威尼斯欢乐娱人城v3676
威尼斯欢乐娱人城v3676

【威尼斯欢乐娱人城v3676物理化学学术报告】Quantum Information Scrambling, Measurement, and Energy Flow

 

报告摘要  

Quantum computing and quantum information are increasingly in the highlight for rapid information processing. I will discuss the concept of quantum scrambling, which is the quantum analog of classic entropy increase (the 2nd law of thermodynamics), and applications to molecular energy transfer, coherent control, and quantum measurement. Unlike in classical mechanics, quantum mechanics is postulated to have a maximum rate of scrambling, the so-called Maldacena bound, which we test computationally.

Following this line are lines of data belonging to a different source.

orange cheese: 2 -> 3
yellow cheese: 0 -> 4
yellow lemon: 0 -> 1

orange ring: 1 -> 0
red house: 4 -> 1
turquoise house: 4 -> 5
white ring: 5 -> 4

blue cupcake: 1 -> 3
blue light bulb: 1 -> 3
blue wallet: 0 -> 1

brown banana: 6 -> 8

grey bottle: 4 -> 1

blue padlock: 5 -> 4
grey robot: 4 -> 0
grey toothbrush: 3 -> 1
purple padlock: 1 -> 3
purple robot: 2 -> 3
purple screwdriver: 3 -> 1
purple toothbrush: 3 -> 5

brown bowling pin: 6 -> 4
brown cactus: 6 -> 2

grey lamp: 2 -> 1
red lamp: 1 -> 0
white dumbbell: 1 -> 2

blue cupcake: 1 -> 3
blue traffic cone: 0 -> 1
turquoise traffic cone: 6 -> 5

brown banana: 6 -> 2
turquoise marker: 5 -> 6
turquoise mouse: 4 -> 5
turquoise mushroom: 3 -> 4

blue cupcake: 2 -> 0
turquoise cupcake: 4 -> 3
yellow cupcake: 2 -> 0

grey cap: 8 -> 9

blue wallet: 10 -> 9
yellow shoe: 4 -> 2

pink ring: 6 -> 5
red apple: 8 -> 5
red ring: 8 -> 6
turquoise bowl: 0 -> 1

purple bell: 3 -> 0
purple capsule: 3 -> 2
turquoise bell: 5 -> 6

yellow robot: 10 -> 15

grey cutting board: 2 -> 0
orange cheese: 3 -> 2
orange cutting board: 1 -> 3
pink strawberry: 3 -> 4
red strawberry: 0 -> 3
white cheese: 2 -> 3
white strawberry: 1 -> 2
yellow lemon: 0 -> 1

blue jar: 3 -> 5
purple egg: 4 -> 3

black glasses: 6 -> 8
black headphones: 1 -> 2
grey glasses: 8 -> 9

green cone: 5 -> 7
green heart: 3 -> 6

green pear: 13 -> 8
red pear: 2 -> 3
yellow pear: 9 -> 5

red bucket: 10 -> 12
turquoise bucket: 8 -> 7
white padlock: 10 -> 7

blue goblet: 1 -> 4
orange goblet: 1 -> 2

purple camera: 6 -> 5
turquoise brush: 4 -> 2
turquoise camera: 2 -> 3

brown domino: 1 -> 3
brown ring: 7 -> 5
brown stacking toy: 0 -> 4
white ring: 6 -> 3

The lecture is mainly computation and theory-based.

  

报告人简介

Martin Gruebele was born in Stuttgart, Germany, in 1964 and lived in Austria and Spain before moving to Berkeley, where he obtained his B.S. in 1984 and his Ph.D. in 1988 at the University of California.  He worked on high-resolution spectroscopy of molecular ions and clusters in the group of Richard Saykally.  In 1989, he went on to do femtochemistry experiments and theory in the lab of Ahmed Zewail at Caltech and moved to the University of Illinois in 1992 after completing his postdoctoral work.  He is currently the James R. Eiszner Professor of Chemistry and Professor of Physics, Biophysics, and Computational Biology, Professor in the Center for Advanced Studies, and Professor in the Carle-Illinois College of Medicine.  He is a Fellow of the American Physical and Biophysical Societies and a recipient of the Sacker International Prize in Biophysics, the ACS Nakanishi Prize, and the Wilhelm Bessel Award, among others.  In 2008, he was elected a member of the German National Academy of Sciences, in 2010 a Fellow of the American Academy of Arts and Sciences, and in 2013 a member of the National Academy of Sciences (USA).  From 1998-2005, he served as Senior Editor at the Journal of Physical Chemistry, and from 2013-2017 as Associate Editor of JACS.  His research focuses on protein and RNA folding, imaging dynamics in live cells, laser spectroscopy of vibrational energy flow in molecules, the theory of quantum computing and quantum control, and single-molecule absorption spectroscopy detected by scanning tunneling microscopy and glassy dynamics.  The work is published in over 290 papers and reviews.